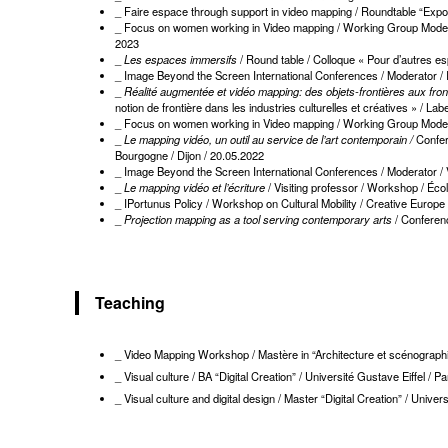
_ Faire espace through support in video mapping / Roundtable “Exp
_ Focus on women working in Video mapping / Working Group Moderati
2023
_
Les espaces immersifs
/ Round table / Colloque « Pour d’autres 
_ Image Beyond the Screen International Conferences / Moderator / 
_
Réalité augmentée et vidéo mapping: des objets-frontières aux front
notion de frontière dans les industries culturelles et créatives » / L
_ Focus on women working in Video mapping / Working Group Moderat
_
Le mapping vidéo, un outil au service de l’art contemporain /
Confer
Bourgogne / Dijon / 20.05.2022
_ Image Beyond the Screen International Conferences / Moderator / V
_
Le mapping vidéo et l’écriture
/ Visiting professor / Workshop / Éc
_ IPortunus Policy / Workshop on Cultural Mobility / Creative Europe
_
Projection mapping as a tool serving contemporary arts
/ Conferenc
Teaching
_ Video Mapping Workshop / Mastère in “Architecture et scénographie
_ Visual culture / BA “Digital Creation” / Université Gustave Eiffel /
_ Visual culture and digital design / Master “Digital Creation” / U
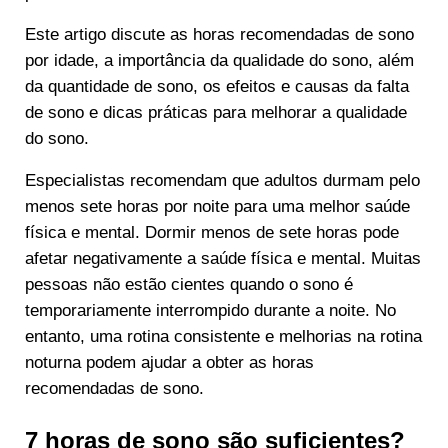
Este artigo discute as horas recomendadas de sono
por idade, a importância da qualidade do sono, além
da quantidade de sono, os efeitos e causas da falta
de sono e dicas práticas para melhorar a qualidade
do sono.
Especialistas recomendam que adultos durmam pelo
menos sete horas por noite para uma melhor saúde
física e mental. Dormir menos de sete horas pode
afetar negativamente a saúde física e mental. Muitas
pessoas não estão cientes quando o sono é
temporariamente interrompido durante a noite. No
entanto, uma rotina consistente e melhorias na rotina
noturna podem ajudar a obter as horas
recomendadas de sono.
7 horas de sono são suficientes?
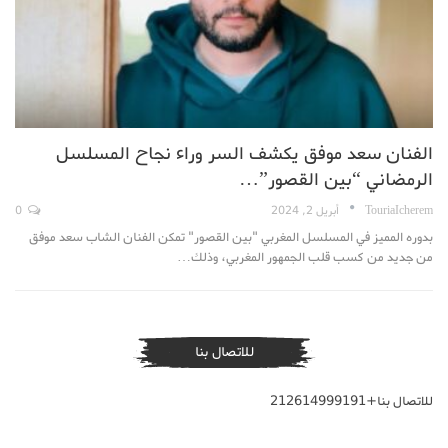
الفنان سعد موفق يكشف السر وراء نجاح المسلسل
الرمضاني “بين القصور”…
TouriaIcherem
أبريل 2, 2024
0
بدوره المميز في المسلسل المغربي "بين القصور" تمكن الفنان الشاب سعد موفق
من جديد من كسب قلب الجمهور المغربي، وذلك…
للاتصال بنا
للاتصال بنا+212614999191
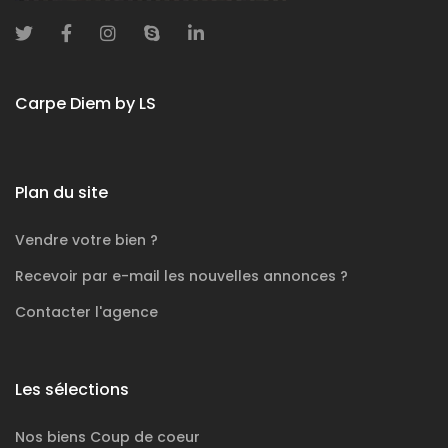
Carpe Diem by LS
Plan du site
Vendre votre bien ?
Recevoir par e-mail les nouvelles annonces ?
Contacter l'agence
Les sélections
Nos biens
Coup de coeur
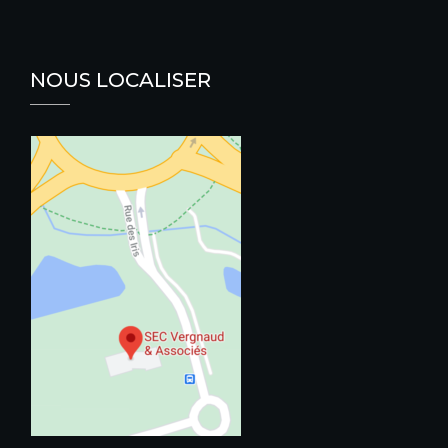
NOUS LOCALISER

§ Assignment: A verbatim retyping of the listing, without any pictures, is the expected answer.

§ Answer to this problem:
_ Faire espace through support in video mapping / Roundtable “Exp
_ Focus on women working in Video mapping / Working Group Moderati
2023
_
Les espaces immersifs
/ Round table / Colloque « Pour d’autres 
_ Image Beyond the Screen International Conferences / Moderator / 
_
Réalité augmentée et vidéo mapping: des objets-frontières aux front
notion de frontière dans les industries culturelles et créatives » / L
_ Focus on women working in Video mapping / Working Group Moderat
_
Le mapping vidéo, un outil au service de l’art contemporain /
Confer
Bourgogne / Dijon / 20.05.2022
_ Image Beyond the Screen International Conferences / Moderator / V
_
Le mapping vidéo et l’écriture
/ Visiting professor / Workshop / Éc
_ IPortunus Policy / Workshop on Cultural Mobility / Creative Europe
_
Projection mapping as a tool serving contemporary arts
/ Conferenc
Teaching
_ Video Mapping Workshop / Mastère in “Architecture et scénographie
_ Visual culture / BA “Digital Creation” / Université Gustave Eiffel /
_ Visual culture and digital design / Master “Digital Creation” / U
Este artigo discute as horas recomendadas de sono
por idade, a importância da qualidade do sono, além
da quantidade de sono, os efeitos e causas da falta
de sono e dicas práticas para melhorar a qualidade
do sono.
Especialistas recomendam que adultos durmam pelo
menos sete horas por noite para uma melhor saúde
física e mental. Dormir menos de sete horas pode
afetar negativamente a saúde física e mental. Muitas
pessoas não estão cientes quando o sono é
temporariamente interrompido durante a noite. No
entanto, uma rotina consistente e melhorias na rotina
noturna podem ajudar a obter as horas
recomendadas de sono.
7 horas de sono são suficientes?
الفنان سعد موفق يكشف السر وراء نجاح المسلسل
الرمضاني “بين القصور”…
TouriaIcherem
أبريل 2, 2024
0
بدوره المميز في المسلسل المغربي "بين القصور" تمكن الفنان الشاب سعد موفق
من جديد من كسب قلب الجمهور المغربي، وذلك…
للاتصال بنا
للاتصال بنا+212614999191
Carpe Diem by LS
Plan du site
Vendre votre bien ?
Recevoir par e-mail les nouvelles annonces ?
Contacter l'agence
Les sélections
Nos biens
Coup de coeur
NOUS LOCALISER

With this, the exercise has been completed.